At the time, Tennessee Attorney General Jonathan Skrmetti (R) called the 6th Circuit’s ruling “a big win for democracy.”
The 6th Circuit is one of three courts of appeal that has upheld gender transition bans.
Legal experts have long thought the Supreme Court would eventually have to rule on whether these bans violate the Constitution, but the court has great flexibility in deciding when and how to take cases. The Tennessee case had been on and off the Supreme Court’s list of cases for consideration at its private conference for several months before the announcement Monday. The delay suggested that the justices were debating behind closed doors how the high court should handle the cases.
In a separate case in April, the high court allowed Idaho to broadly enforce its ban on gender-affirming medical care for minors while litigation continues before the U.S. Court of Appeals for the 9th Circuit. The Supreme Court’s brief order, which said the ban could not immediately apply to the two transgender teens who sued the state, did not address the overall constitutionality of prohibiting care. The court’s three liberal justices objected to the timing of the court’s intervention.

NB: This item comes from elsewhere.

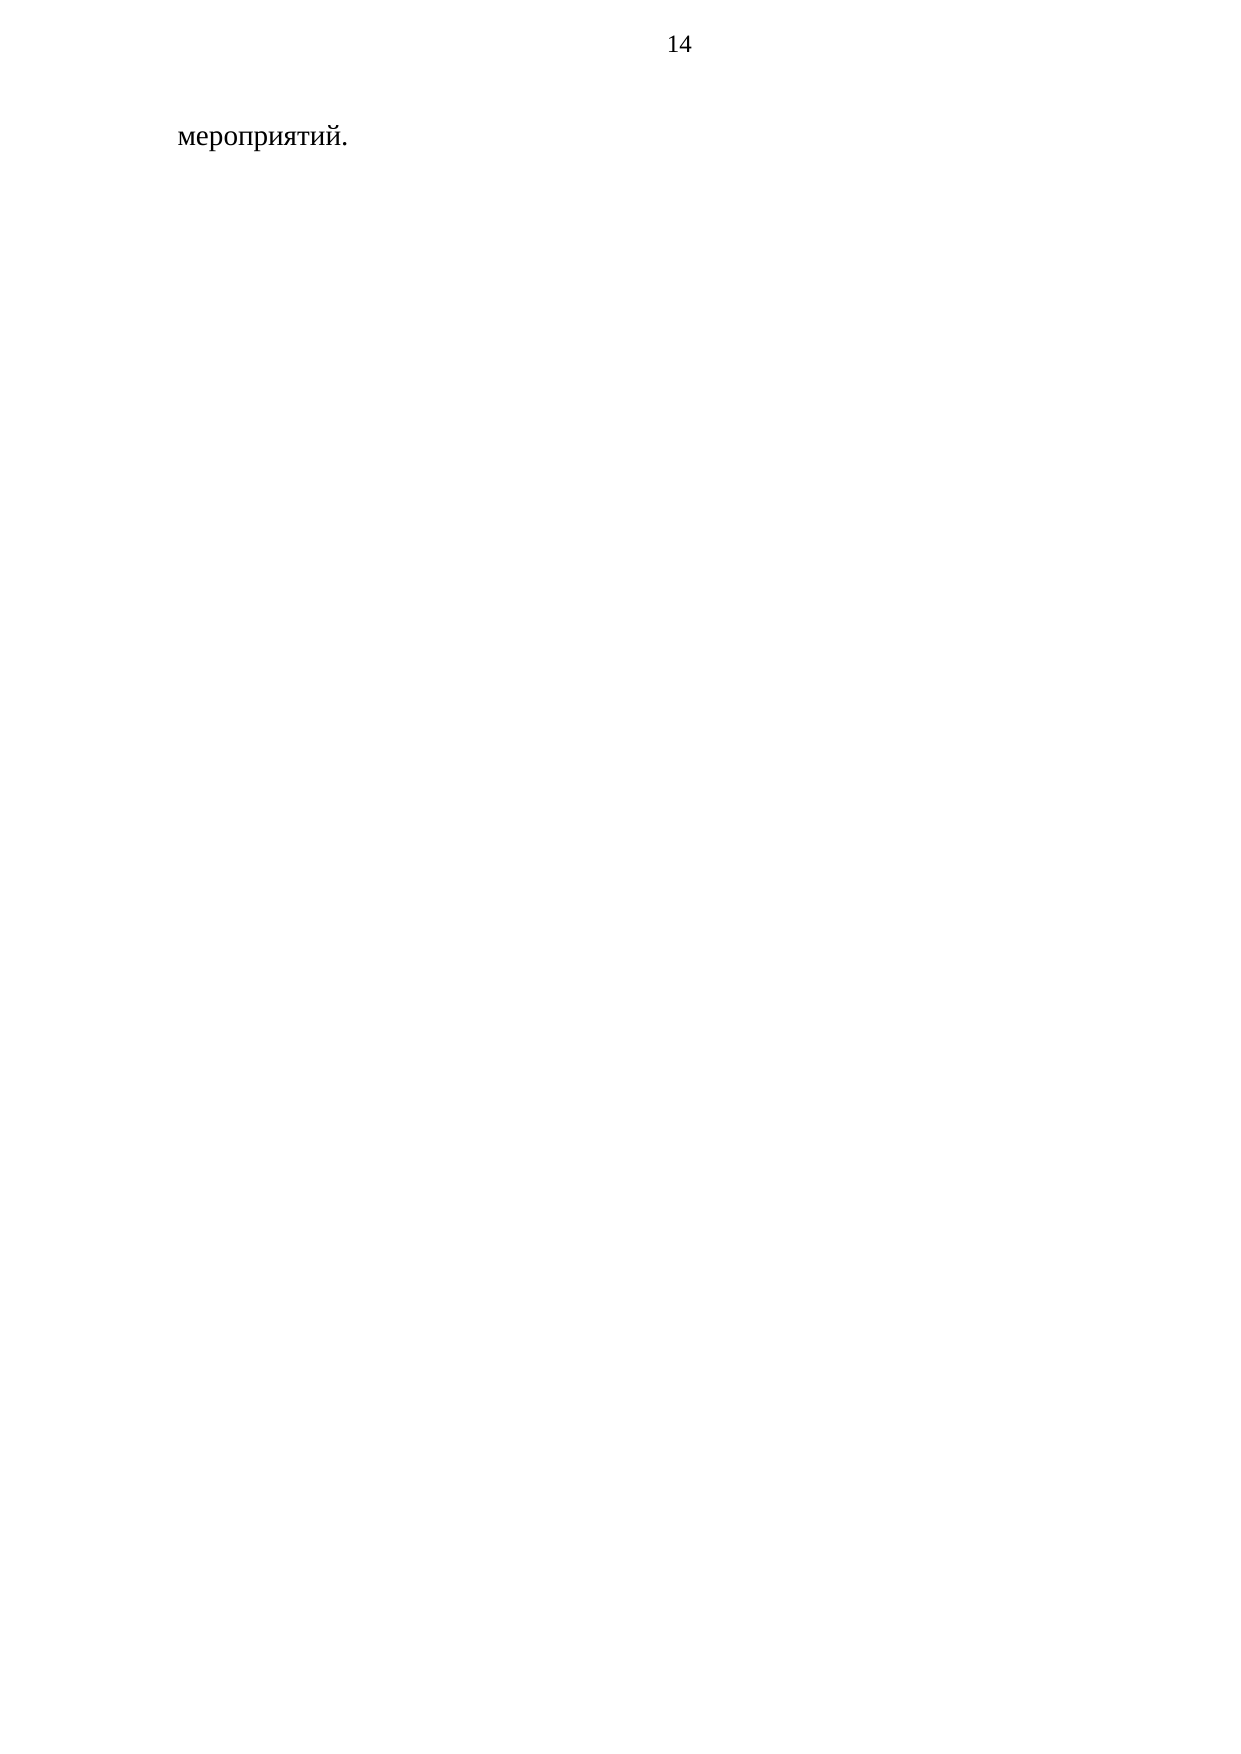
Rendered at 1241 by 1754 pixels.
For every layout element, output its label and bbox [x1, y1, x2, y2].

text [177, 118, 1181, 152]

Historically, the Supreme Court has taken cases when the issue at hand is of great significance and lower courts have issued contradictory rulings. Though federal district courts have remained divided on whether trans young people should have access to transition care, the appeals courts so far have been in agreement that bans on such care are permissible.
Last year, the U.S. Court of Appeals for the 11th Circuit in Atlanta ruled that an Alabama ban could take effect. In February, the U.S. Court of Appeals for the 7th Circuit in Illinois temporarily allowed Indiana’s ban to take effect while litigation continues.
The Supreme Court has handed several wins to transgender rights activists in recent years. In 2020, in Bostock v. Clayton County, the court ruled 6-3 that federal employment law protections apply to millions of lesbian, gay, bisexual and transgender workers. The court has also declined to review a number of cases where the lower courts had decided in favor of trans rights at school, in prisons and in disability protections. Last year, it also denied West Virginia’s request to allow its law barring transgender girls from playing on girls’ sports teams at public schools to go into effect while legal challenges to it play out.
This is a developing story and will be updated.
Tobi Raji contributed to this report.